What you begin to understand is that you’re assessed based on what
Googlebot crawls. So if they’re crawling a whole bunch of parameter
based, duplicative URLs or you’ve left the email-a-friend link open to
be crawled on every single product, you’re giving Googlebot a bunch of
empty calories.
It’s not that Google will penalize you, it’s
the opportunity cost for dirty architecture based on a finite crawl budget.
The crawl spent on junk could have been spent crawling low PageRank
pages instead. So managing your URL Parameters and using robots.txt
wisely can make a
big difference.
Many large sites will also have robust
external link graphs.
I can leverage those external links, rely less on internal link density
to rank well, and can focus my internal link structure to ensure low
PageRank pages get crawled more frequently.
There’s no patent right or wrong answer. Every site will be different. But experimenting with your internal link strategies and
measuring the results is what separates the great from the good.
Crawl Optimization Checklist
Here’s a quick crawl optimization checklist to get you started.
Track and Monitor Googlebot
I don’t care how you do it but you need this type of visibility to make
any
inroads into crawl optimization. Information is power. Learn to grep,
perfect your RegEx. Be a collaborative partner with your technical team
to turn this into an automated daily process.
Manage URL Parameters
Yes, it’s confusing. You will probably make some mistakes. But that
shouldn’t stop you from using this feature and changing Googlebot’s
diet.
Use Robots.txt Wisely
Stop feeding Googlebot empty calories. Use robots.txt to keep Googlebot focused and remember to make use of pattern matching.

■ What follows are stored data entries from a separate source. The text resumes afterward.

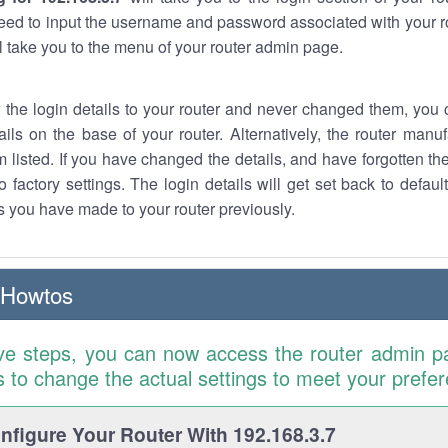
eed to input the username and password associated with your ro
ll take you to the menu of your router admin page.
w the login details to your router and never changed them, you c
ails on the base of your router. Alternatively, the router manu
 listed. If you have changed the details, and have forgotten th
o factory settings. The login details will get set back to defaul
 you have made to your router previously.
 Howtos
ve steps, you can now access the router admin p
is to change the actual settings to meet your prefe
figure Your Router With 192.168.3.7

Don’t Forget HTML Sitemap(s)
Seriously. I know human users might not be using these, but
Googlebot is a different type of user with slightly different needs.
Optimize Your Internal Link Structure
Whether you try depagination to flatten your architecture,
re-evaluate navigation menus, or play around with crosslink modules,
find ways to optimize your internal link structure to get those low
PageRank pages crawled more frequently.